-- Instructions for the task --
Copy, exactly and without additions, every line in the records below from the one holding "left wrist: (162, 328)" through the one holding "right shoulder: (562, 316)", both ends included.

-- Material for this exercise --

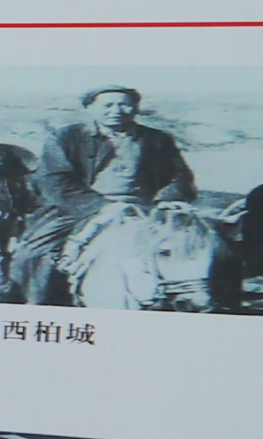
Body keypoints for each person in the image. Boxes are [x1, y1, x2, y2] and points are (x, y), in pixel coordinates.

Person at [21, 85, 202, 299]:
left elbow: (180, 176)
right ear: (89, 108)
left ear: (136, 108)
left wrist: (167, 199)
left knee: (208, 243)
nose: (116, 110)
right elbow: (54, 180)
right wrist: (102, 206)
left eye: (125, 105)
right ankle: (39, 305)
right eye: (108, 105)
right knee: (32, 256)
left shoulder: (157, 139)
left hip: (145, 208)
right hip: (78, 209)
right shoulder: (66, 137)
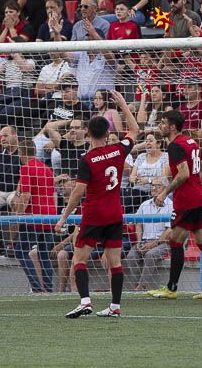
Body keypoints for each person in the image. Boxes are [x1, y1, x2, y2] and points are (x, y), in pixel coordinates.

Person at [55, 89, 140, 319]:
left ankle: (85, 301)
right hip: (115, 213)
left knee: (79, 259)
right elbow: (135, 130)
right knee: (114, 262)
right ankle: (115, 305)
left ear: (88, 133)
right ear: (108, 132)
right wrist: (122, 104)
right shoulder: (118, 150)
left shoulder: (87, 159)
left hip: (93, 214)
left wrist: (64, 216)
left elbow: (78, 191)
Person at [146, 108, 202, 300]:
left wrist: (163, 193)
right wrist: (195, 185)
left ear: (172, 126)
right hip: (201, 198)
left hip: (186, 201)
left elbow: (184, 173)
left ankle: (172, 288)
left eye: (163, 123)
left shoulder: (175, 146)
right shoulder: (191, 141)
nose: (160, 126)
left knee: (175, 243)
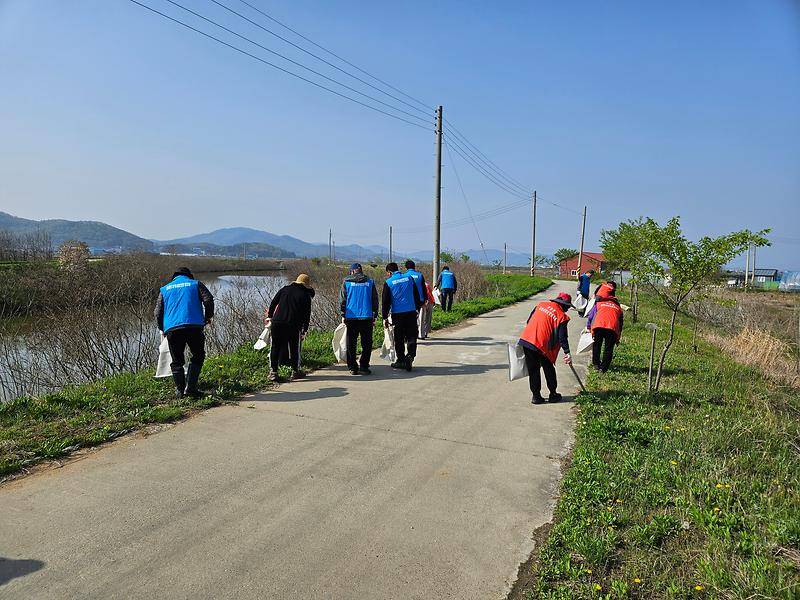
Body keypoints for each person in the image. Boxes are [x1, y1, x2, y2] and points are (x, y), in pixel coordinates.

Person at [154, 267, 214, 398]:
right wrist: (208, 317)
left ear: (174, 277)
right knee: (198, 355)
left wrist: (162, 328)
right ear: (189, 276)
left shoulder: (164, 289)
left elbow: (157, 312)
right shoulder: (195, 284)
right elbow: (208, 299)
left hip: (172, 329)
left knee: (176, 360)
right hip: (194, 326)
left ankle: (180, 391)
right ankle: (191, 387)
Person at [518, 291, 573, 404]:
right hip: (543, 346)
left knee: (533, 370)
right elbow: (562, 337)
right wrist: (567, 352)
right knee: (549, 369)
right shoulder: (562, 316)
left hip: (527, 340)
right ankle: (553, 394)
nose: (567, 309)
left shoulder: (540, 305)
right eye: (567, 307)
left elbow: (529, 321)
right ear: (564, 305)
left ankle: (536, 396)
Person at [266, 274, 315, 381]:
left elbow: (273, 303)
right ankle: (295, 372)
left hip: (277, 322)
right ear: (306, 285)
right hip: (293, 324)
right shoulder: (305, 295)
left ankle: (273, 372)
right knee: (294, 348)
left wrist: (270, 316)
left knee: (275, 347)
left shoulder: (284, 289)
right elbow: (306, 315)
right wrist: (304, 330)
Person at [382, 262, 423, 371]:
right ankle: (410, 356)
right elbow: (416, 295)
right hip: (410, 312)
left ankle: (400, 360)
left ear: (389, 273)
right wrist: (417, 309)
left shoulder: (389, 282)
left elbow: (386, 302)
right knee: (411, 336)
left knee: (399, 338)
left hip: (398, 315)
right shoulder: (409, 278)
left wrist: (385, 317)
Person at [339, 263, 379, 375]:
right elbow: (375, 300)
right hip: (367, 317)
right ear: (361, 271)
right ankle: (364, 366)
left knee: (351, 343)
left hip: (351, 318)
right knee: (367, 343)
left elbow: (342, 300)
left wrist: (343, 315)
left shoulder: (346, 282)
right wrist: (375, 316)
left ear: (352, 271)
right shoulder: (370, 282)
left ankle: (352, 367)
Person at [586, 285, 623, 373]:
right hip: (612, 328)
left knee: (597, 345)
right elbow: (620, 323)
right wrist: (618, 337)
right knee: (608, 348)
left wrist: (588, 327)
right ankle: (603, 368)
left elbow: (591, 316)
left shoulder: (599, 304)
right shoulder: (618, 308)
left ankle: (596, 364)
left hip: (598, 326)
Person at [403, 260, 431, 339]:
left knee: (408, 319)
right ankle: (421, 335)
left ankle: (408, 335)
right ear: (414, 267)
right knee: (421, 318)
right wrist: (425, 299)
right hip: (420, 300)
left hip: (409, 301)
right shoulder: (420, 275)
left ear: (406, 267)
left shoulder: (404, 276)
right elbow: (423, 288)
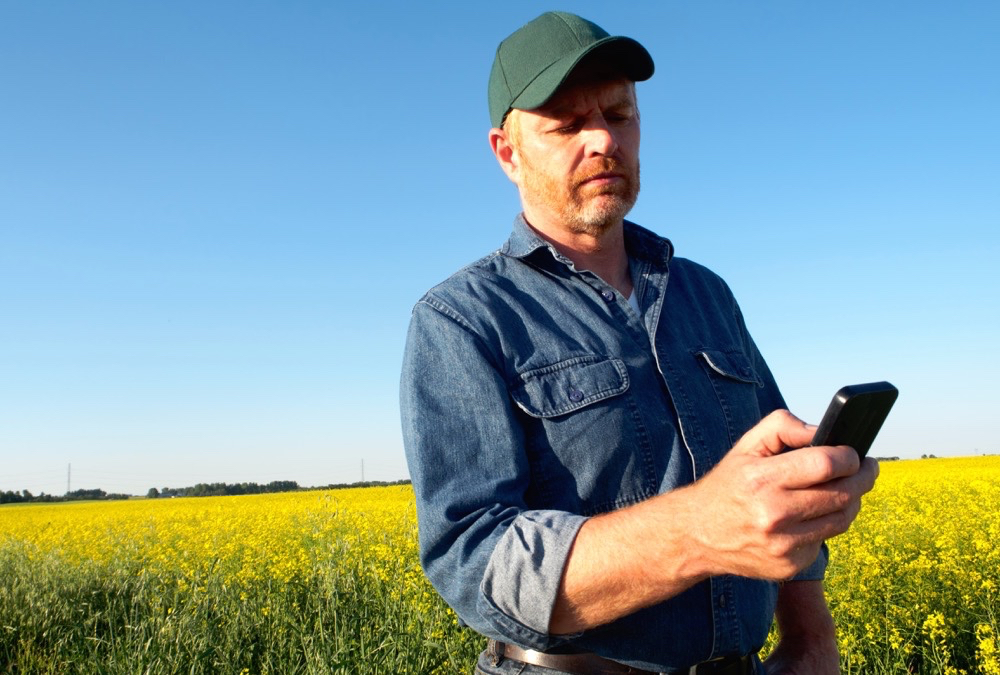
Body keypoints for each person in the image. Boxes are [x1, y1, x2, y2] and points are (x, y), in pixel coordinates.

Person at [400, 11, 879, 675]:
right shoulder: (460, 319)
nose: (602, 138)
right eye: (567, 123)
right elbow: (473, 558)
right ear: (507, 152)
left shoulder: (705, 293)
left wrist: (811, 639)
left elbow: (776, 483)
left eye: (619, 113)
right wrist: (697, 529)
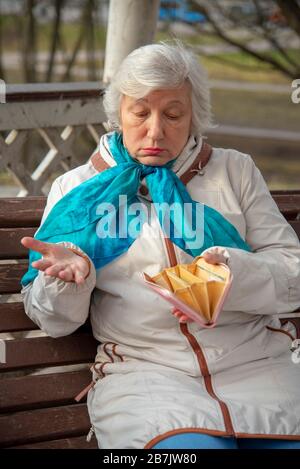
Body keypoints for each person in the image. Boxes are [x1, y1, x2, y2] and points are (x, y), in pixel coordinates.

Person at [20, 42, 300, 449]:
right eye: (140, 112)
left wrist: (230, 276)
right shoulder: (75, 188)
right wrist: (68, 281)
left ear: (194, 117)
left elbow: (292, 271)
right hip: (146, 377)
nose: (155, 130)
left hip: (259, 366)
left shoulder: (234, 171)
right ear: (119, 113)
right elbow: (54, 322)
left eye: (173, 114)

* * *

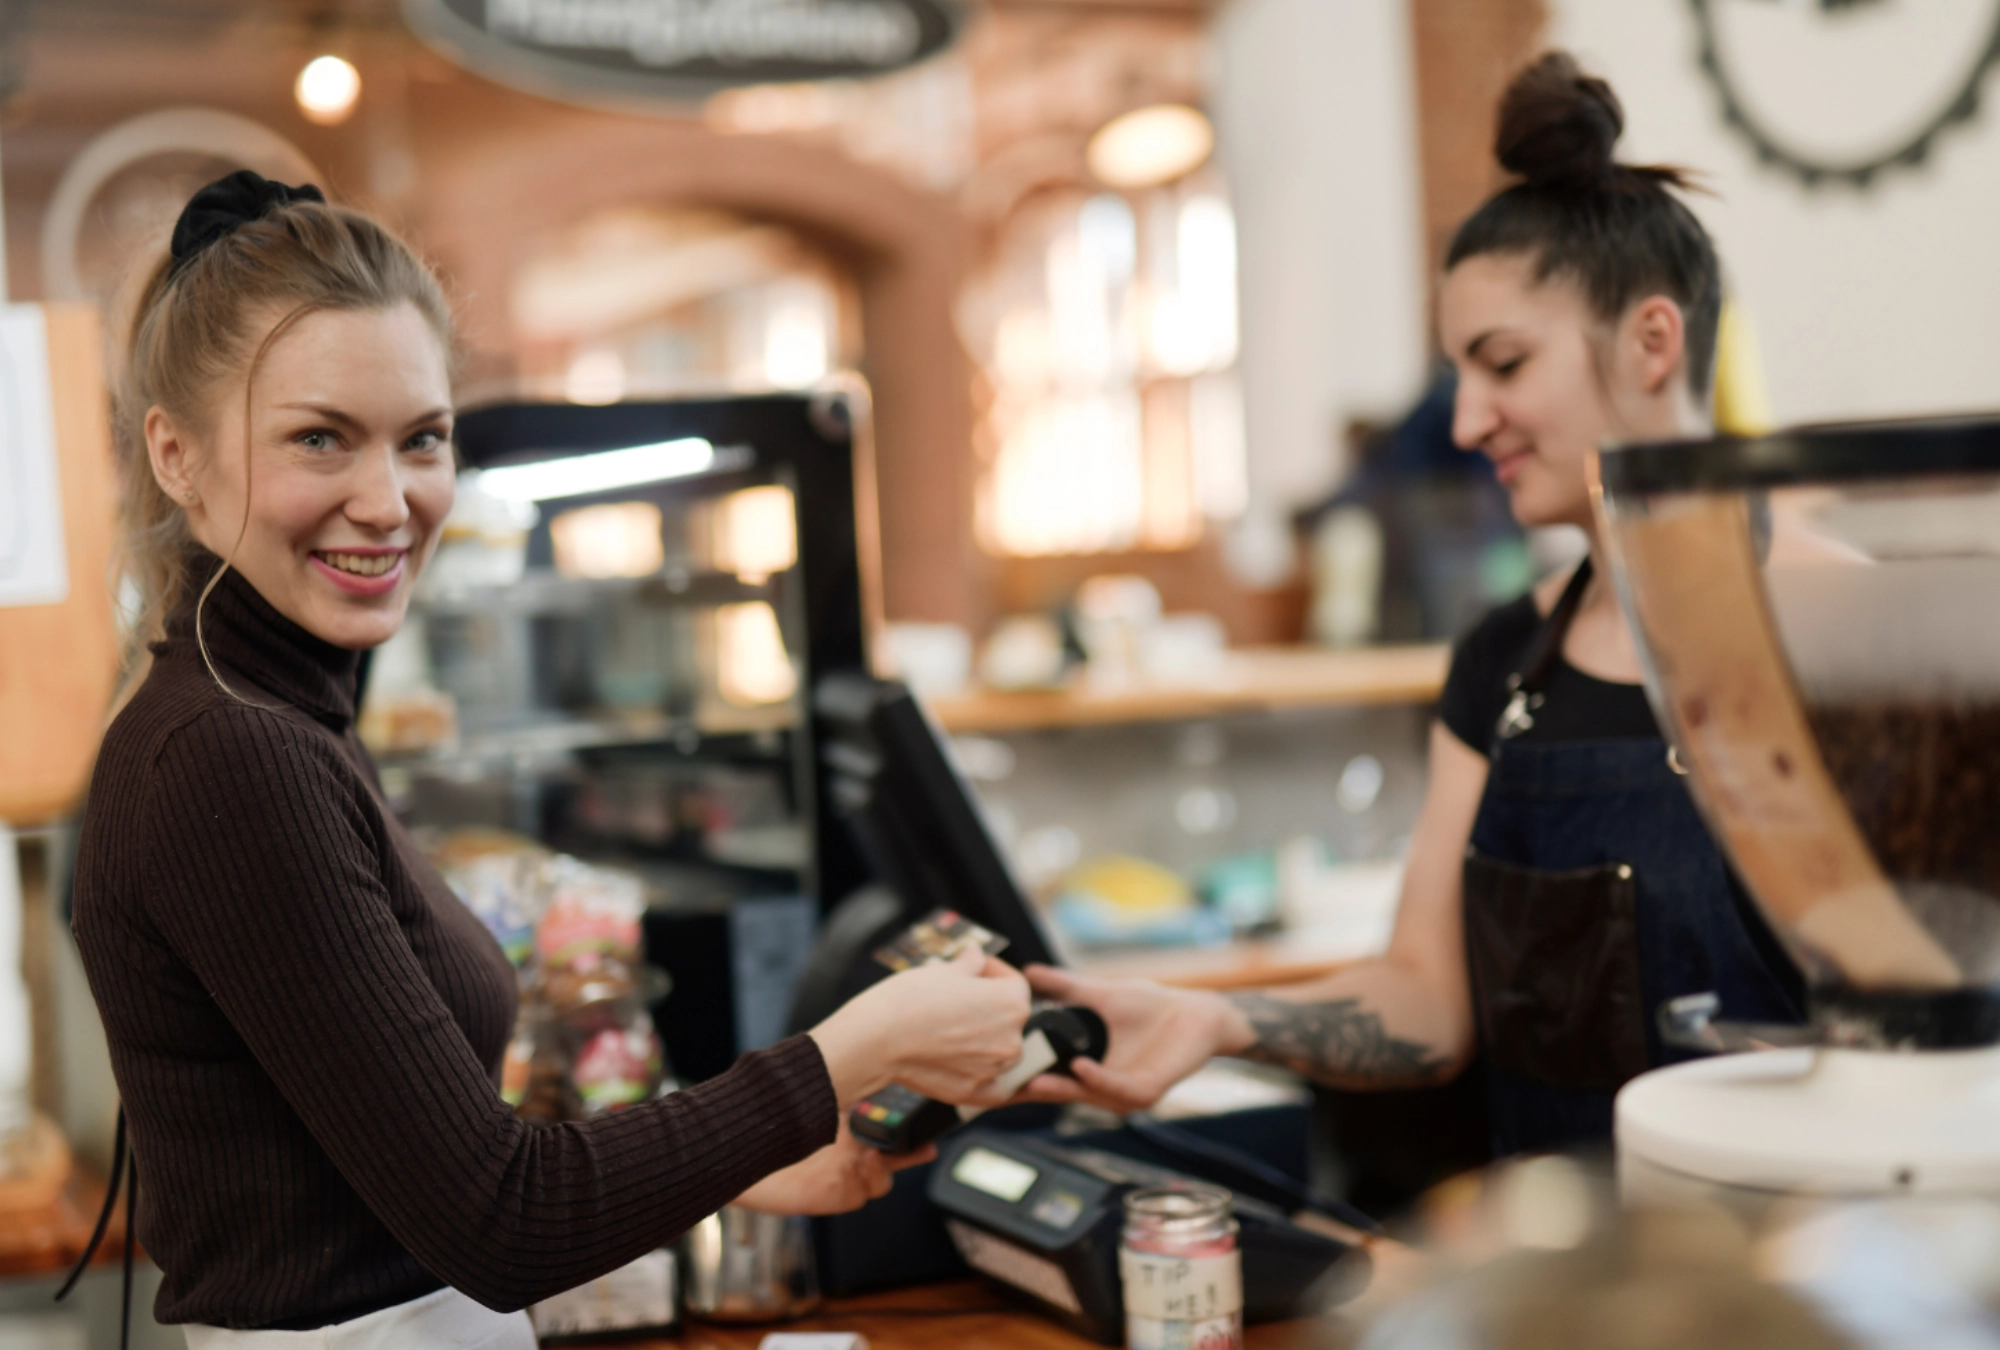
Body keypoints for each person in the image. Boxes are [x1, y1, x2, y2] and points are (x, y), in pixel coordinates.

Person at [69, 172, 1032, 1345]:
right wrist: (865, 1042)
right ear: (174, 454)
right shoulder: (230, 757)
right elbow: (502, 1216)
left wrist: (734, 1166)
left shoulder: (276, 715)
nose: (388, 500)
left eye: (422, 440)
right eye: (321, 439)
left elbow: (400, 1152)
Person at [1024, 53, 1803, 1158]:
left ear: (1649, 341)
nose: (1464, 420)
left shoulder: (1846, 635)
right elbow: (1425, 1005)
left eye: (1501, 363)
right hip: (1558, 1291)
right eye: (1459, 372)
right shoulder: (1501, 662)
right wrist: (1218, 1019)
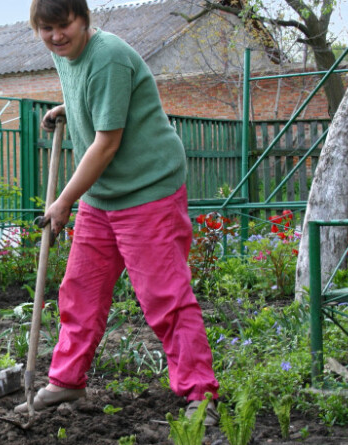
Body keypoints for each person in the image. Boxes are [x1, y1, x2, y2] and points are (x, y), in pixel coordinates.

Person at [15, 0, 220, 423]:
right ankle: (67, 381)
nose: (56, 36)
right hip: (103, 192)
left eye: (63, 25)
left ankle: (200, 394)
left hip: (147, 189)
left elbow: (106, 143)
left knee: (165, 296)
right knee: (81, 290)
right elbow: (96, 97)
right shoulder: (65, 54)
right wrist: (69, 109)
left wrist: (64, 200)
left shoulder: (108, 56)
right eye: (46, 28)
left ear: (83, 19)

---

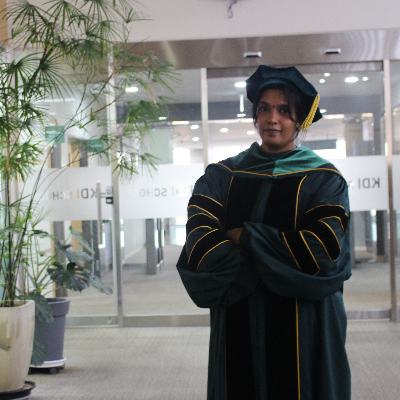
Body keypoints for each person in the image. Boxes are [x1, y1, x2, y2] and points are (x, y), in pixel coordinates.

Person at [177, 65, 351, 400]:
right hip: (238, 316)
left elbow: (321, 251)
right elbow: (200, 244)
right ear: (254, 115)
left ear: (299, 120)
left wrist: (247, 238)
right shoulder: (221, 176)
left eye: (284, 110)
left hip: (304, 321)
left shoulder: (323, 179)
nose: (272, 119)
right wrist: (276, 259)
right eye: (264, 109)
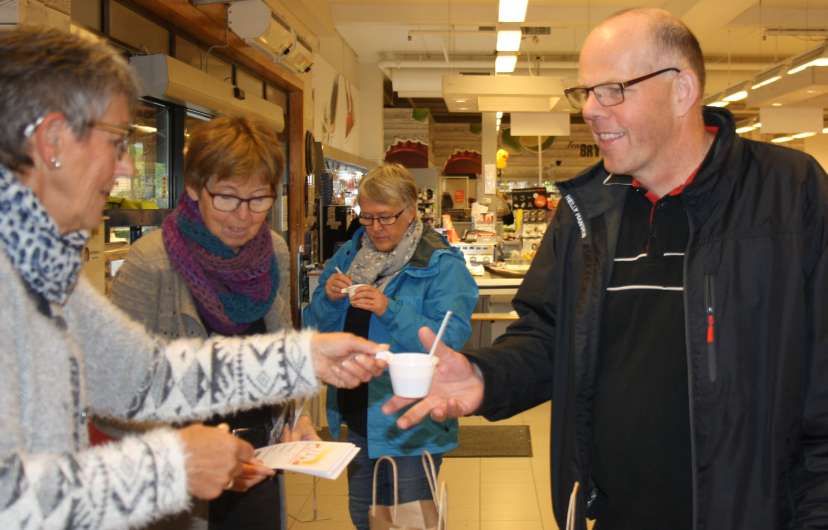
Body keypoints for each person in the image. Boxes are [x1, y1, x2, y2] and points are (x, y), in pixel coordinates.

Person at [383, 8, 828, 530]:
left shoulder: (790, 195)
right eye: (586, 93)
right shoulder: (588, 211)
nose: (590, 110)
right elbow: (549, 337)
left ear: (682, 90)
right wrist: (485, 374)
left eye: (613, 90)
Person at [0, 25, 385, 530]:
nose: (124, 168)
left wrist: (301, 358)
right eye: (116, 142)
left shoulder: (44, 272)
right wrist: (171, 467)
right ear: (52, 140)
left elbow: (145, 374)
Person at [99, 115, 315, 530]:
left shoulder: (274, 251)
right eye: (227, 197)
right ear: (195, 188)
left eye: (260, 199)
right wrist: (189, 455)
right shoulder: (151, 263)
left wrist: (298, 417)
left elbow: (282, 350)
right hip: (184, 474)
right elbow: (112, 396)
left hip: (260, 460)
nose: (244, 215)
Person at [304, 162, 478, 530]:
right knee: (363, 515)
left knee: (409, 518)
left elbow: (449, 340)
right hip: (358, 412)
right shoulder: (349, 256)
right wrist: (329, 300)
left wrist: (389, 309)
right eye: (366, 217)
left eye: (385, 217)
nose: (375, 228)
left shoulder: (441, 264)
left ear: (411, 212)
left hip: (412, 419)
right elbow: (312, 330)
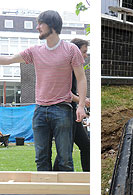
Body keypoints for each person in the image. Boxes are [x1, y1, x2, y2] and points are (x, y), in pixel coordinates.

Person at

-- Written solution --
left wrist: (162, 328)
right ear: (189, 276)
left shoulder: (164, 289)
left elbow: (157, 312)
right shoulder: (195, 284)
right elbow: (208, 299)
left hip: (172, 329)
left knee: (176, 360)
right hip: (194, 326)
left ankle: (180, 391)
right ankle: (191, 387)
Person at [518, 291, 573, 404]:
right hip: (543, 346)
left knee: (533, 370)
right elbow: (562, 337)
right wrist: (567, 352)
right knee: (549, 369)
right shoulder: (562, 316)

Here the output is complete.